Design: Controlled study.
Participants and setting: Forty-four second- and third-year residents in a university-based internal medicine residency program.
Interventions: Twenty-two residents were assigned to a nonparticipant (control) group, and 22 residents were assigned to a 3-hour teaching skills workshop designed to help them establish a positive learning climate and provide effective feedback to medical students.
Measurements: Questionnaires completed by medical students and residents that measured the residents' abilities to establish a positive learning climate and provide feedback, their overall teaching skills, and their attitudes toward teaching.

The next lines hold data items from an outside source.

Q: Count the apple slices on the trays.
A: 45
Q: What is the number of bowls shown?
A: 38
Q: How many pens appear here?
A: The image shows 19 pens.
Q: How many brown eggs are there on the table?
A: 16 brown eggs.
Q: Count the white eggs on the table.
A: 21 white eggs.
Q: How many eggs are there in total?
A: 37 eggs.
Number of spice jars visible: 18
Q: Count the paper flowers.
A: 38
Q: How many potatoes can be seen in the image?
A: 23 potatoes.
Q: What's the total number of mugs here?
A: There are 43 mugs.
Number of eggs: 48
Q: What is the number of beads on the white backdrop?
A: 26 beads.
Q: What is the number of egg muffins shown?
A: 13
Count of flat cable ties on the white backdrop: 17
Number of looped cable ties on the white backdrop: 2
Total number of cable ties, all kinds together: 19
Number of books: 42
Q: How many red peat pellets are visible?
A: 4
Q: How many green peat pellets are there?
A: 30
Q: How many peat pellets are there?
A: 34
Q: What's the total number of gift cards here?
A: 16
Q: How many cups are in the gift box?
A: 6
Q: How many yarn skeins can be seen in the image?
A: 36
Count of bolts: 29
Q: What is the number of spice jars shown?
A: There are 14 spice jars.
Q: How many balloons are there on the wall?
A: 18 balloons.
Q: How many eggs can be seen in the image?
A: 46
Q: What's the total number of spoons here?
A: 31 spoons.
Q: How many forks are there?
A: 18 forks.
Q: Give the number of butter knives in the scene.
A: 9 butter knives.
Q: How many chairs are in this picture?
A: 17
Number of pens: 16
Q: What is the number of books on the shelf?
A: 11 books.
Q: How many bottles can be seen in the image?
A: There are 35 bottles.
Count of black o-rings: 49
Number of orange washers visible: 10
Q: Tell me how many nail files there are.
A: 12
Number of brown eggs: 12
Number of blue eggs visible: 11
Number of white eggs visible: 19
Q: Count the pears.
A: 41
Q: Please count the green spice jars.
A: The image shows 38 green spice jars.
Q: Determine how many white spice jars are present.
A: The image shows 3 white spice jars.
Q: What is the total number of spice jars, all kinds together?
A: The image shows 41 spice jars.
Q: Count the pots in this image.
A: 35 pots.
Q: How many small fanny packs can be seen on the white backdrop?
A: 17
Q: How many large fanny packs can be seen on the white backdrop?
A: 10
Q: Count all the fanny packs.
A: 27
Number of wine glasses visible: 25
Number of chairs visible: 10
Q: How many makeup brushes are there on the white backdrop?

Results: Four months after the workshop intervention, workshop participants improved their learning climate and feedback according to student evaluations (p = .02, p = .001, respectively) and resident self-assessments (p = .002, p = .01, respectively) compared with nonparticipants. Overall teaching skills were not significantly changed (p = .20 for student evaluation and p = .09 for self-assessments). Workshop participants also gained more confidence in their teaching (p = .001), and adopted more learner-centered approaches to teaching than did nonparticipants.
Conclusions: A 3-hour instructional workshop is a feasible and effective method to help residents improve their teaching skills, their confidence in teaching, and the approaches they use to teach medical students on the wards.